Seorang pemulung bernama Nani mengatakan keresahan utama massa aksi adalah berkurangnya sampah plastik dan kertas yang selama ini menjadi penopang penghasilan harian mereka.
“Tidak ada mi (sampah) yang mau dipilih pemulung, makanya itu demo,” kata Nani di lokasi.
Kekhawatiran itu muncul ketika Pemerintah Kota Makassar mulai menghentikan bertahap sistem pembuangan terbuka di TPA Antang dan menegaskan bahwa fasilitas tersebut hanya akan menerima sampah residu mulai Jumat, 1 Agustus 2026.
Dalam skema baru itu, sampah organik harus diolah lebih dulu, sedangkan sampah anorganik yang masih memiliki nilai ekonomi diarahkan ke jalur daur ulang atau bank sampah sebelum masuk ke TPA.

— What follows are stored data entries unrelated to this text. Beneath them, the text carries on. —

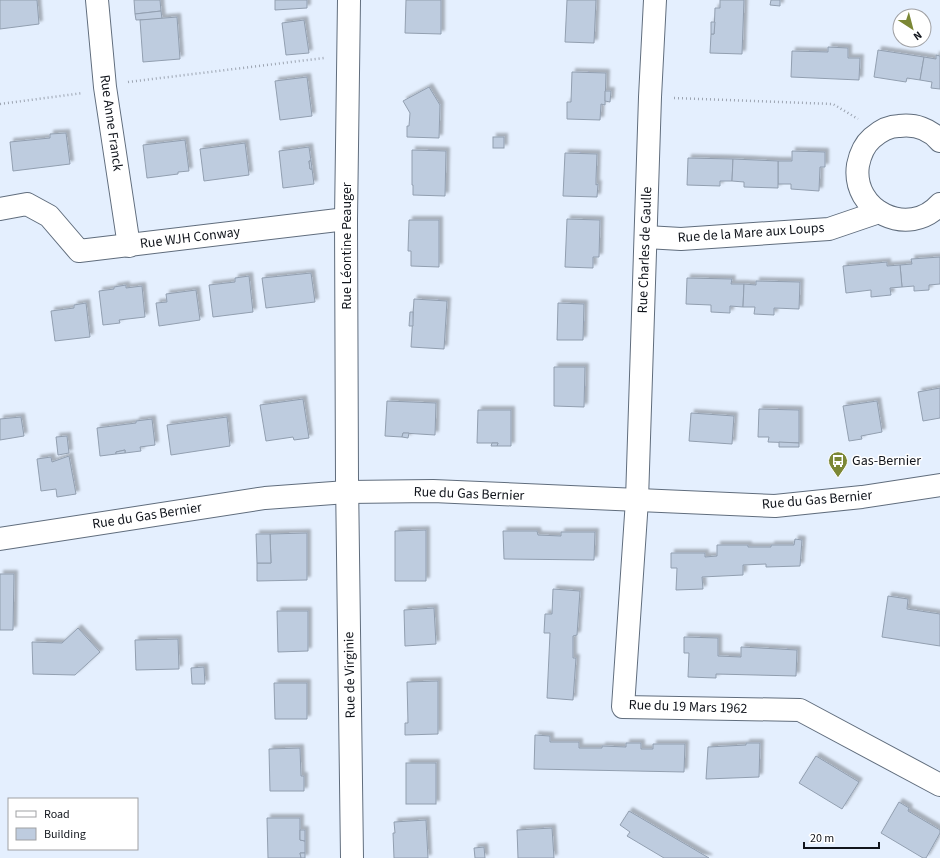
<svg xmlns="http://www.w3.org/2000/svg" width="940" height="858" viewBox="0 0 940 858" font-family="'Source Sans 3',sans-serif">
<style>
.building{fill:#beccdf;stroke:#929fb0;filter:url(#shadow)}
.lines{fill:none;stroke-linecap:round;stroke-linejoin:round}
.minor-casing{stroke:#606d7d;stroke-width:24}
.path{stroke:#9ca4b1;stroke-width:2.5;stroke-dasharray:1 3;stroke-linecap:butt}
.minor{stroke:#fff;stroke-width:22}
.labels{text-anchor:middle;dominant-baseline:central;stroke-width:3;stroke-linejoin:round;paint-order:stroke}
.street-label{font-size:14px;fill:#11151c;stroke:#fff}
.poi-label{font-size:14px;fill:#11151c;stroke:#fff;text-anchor:start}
</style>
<defs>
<filter id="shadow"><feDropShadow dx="3.5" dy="-3.5" stdDeviation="1" flood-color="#0004"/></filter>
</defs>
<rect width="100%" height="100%" fill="#e4effe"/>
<g class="building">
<polygon points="0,0 37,0 39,24 0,29"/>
<polygon points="134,0 160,0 161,11 135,14"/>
<polygon points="275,0 307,0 307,8 275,10"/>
<polygon points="406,0 441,0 441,34 405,33"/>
<polygon points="567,0 596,0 594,43 565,42"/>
<polygon points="720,0 744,0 742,54 710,53 711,34 714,34 715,8 720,8"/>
<polygon points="771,0 780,0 780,6 770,5"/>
<polygon points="161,11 162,19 136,20 135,14"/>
<polygon points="177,17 180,59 143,62 140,20"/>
<polygon points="304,20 309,53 286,55 282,23"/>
<polygon points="711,22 715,22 714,34 711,34"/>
<polygon points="828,47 848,48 848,58 860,58 859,80 791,77 792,51 828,52"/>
<polygon points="878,50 924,57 920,80 907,78 906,82 874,77"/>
<polygon points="936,55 940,56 940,89 931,88 932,82 920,80 924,57 936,59"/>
<polygon points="572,72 606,73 605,105 601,104 600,120 567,119 567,102 571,102"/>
<polygon points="307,77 312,116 280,120 275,81"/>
<polygon points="429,87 440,105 439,138 407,137 407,126 409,126 410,113 403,101"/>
<polygon points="605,91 611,91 610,102 605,101"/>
<polygon points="66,133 70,164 13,171 10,142 50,138 50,134"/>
<rect x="493" y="137" width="11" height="11"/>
<polygon points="185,140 189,171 178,172 178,174 147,178 143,145"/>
<polygon points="245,143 249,175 204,181 200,149"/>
<polygon points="309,147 311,161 309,161 310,169 312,169 314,184 283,188 279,151"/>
<polygon points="412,150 446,151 445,196 413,195 413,185 412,185"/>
<polygon points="792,151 825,152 825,167 820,167 819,191 791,189 791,184 778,184 778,161 792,161"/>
<polygon points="565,153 597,154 596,179 596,185 598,184 597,197 563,196"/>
<polygon points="688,158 733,159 732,181 720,181 720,186 687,185"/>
<polygon points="733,159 778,161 778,188 744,187 744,182 732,181"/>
<polygon points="309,161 311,161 312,169 310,169"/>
<polygon points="567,219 600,220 599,257 593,257 593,268 565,267"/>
<polygon points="409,220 439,220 439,267 411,266 411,251 408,251"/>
<polygon points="940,257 940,284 929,285 929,290 914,291 914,286 902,287 900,265 912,264 911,259"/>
<polygon points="887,262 887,266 900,265 902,287 890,288 891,295 871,297 871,290 846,293 843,266"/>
<polygon points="311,273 315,302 266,308 262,278"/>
<polygon points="249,276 253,312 213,317 209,285 235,282 235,278"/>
<polygon points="687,278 732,279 731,284 744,284 743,307 730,306 730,313 711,312 711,305 686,304"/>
<polygon points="756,281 800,282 799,309 774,308 774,315 754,314 755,307 743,307 744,284 756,285"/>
<polygon points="126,285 126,288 142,286 145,317 119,320 120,323 103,325 99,291 114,289 114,287"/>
<polygon points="196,290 200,320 159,326 156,303 167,302 166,294"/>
<polygon points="414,299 447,301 444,349 411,347"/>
<polygon points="86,303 90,337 55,341 51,311 74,308 74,305"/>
<polygon points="558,303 584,304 583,340 557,340"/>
<polygon points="410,312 413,312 413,326 409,326"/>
<polygon points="554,367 585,367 584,407 554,406"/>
<polygon points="940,388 940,418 923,421 918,392"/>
<polygon points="303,399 309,438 294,440 293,437 266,441 260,405"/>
<polygon points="387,401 436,403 435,435 403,433 402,437 385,436"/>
<polygon points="877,401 882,432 861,436 862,439 849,441 843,406"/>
<polygon points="759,409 799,410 799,443 768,442 769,437 758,437"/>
<polygon points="478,410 511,410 511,446 497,446 498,443 477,443"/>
<polygon points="691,413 734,416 732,444 689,441"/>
<polygon points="21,417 24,436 0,440 0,419"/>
<polygon points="227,417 230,446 171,455 167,425"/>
<polygon points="152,419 155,445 140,447 141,451 125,453 125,450 116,452 116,454 100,456 97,428 136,423 136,421"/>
<polygon points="403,433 409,433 408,438 402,437"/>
<polygon points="67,436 69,453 58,455 56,437"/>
<polygon points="779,442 799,443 799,447 779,447"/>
<polygon points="492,443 498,443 497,446 491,446"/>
<polygon points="125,450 125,453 116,454 116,452"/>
<polygon points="69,456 76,494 57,497 56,489 41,491 37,459 51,457 52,462"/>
<polygon points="426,530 426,581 395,581 395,531"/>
<polygon points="503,531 537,531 538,535 561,536 561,532 595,532 594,560 504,559"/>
<polygon points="307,533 307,580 257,581 257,563 271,563 270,534"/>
<polygon points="256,534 270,534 271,563 257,563"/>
<polygon points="795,539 802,540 800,566 766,567 766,564 743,565 743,575 702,577 703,589 676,590 677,568 671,568 671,553 705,553 705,557 717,556 717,545 748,545 748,547 771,547 771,545 794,545"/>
<polygon points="0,574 14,574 13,630 0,630"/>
<polygon points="553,589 580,591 577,635 573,636 573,658 576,658 573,700 547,698 550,633 544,633 545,614 552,614"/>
<polygon points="888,596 908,599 907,609 940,614 940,646 882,637"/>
<polygon points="434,608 436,644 405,646 404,610"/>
<polygon points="277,611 308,611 308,651 278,652"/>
<polygon points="78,628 100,652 75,675 33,674 32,642 62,643"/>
<polygon points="684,637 718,638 718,656 741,657 741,647 797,650 796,676 716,674 716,678 688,677 689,653 684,653"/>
<polygon points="178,639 179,669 136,670 135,640"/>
<polygon points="204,667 205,684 192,684 191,668"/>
<polygon points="438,681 438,734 405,735 405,723 408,723 407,682"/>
<polygon points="274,683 307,683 307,719 275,719"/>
<polygon points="535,735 550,736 550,742 579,742 579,748 602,748 602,746 626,747 626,743 641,743 641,749 653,749 653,744 685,744 684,772 534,769"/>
<polygon points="746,743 760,743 759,777 706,779 708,747 746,745"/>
<polygon points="300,748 301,776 304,776 304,791 270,791 269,749"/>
<polygon points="816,756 859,782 842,809 799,783"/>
<rect x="406" y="763" width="30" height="41"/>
<polygon points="899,802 909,808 908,811 940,830 940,833 926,858 923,858 881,833"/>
<polygon points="629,811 680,841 709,858 664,858 627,836 630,832 620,825"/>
<polygon points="267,818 300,818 300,840 305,841 305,853 300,853 301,858 268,858"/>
<polygon points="426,820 428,858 394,858 393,833 395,833 394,822"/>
<polygon points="552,828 554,858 518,858 517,830"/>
<polygon points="300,830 305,830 305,841 300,840"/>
<polygon points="484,847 485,858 475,858 474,848"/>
<polygon points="300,853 305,853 305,858 301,858"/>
</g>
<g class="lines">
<defs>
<g id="minor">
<polyline points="97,0 105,87 129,246"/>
<polyline points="349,0 346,219 347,479 352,858"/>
<polyline points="655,0 650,97 637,500 623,707 800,710 940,785"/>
<path d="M940,141C930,129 915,124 899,126C888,126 880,131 872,138C864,145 860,155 858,165C851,211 909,239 940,204"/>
<polyline points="0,209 27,204 49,216 79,251 346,219"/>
<polyline points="646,237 681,239 829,229 879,212"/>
<polyline points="0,539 265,498 347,492 433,491 775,506 862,497 940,485"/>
</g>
</defs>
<use href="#minor" class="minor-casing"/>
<g class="path">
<polyline points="128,82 324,58"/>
<polyline points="674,98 833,104 858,119"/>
<polyline points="0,104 83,93"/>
</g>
<use href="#minor" class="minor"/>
</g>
<defs>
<symbol id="bus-pin" viewBox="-11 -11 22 30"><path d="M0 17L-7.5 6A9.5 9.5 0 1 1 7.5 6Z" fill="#7b8735" stroke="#fff"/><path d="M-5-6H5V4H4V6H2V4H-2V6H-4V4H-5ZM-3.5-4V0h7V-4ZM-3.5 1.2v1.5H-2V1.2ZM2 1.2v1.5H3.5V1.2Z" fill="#fff"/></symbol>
</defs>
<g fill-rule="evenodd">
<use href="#bus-pin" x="827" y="450" width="22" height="30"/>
</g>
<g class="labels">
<g class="street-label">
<text transform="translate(111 123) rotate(82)">Rue Anne Franck</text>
<text transform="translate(751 233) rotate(-4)">Rue de la Mare aux Loups</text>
<text transform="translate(190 238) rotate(-7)">Rue WJH Conway</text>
<text transform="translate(347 246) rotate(-90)">Rue Léontine Peauger</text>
<text transform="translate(645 250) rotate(-88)">Rue Charles de Gaulle</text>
<text transform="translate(469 494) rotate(2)">Rue du Gas Bernier</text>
<text transform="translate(817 500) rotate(-5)">Rue du Gas Bernier</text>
<text transform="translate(147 516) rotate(-9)">Rue du Gas Bernier</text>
<text transform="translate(350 675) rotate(-91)">Rue de Virginie</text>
<text transform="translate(688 707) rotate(2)">Rue du 19 Mars 1962</text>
</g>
<g class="poi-label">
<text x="852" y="461">Gas-Bernier</text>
</g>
</g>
<rect x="8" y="798" width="130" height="52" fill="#ffffff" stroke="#a0a1a4"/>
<rect x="16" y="811" width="20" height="6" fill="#ffffff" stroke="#a0a1a4"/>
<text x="44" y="818" font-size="12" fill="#11151c">Road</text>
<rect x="16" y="828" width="20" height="12" fill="#beccdf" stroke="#a0a1a4"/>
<text x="44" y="838" font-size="12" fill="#11151c">Building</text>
<g transform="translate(912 28) rotate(144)"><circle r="19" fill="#ffffff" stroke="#a0a1a4"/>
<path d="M0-3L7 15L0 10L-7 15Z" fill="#7b8735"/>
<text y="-6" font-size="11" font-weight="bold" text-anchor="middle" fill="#11151c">N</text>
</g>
<path d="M804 842v6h75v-6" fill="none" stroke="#11151c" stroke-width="2"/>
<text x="810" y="842" font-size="12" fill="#11151c" stroke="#ffffff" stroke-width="3" paint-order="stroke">20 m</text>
</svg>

Kebijakan Mulai Didorong dari Pasar
Di tengah penolakan dari pemulung di TPA, Perumda Pasar Makassar Raya pada hari yang sama mulai mendorong penerapan pemilahan sampah dari sumbernya di seluruh unit pasar tradisional.
Direktur Utama Perumda Pasar Makassar Raya Ali Gauli Arif menggelar rapat dengan para kepala unit pasar untuk membahas pengelolaan sampah organik agar tidak lagi langsung dibuang ke TPA.
“Pemilahan sampah harus dimulai dari sumbernya,” ujar Ali Gauli Arif.
Perumda Pasar menyiapkan pola pemisahan sampah organik dan anorganik di area pasar, lalu mengarahkan sampah organik untuk diolah menjadi kompos atau pakan maggot.
Langkah itu ditempuh karena pasar tradisional dinilai menjadi salah satu penyumbang terbesar sampah organik dari aktivitas perdagangan sayur, buah, dan bahan pangan.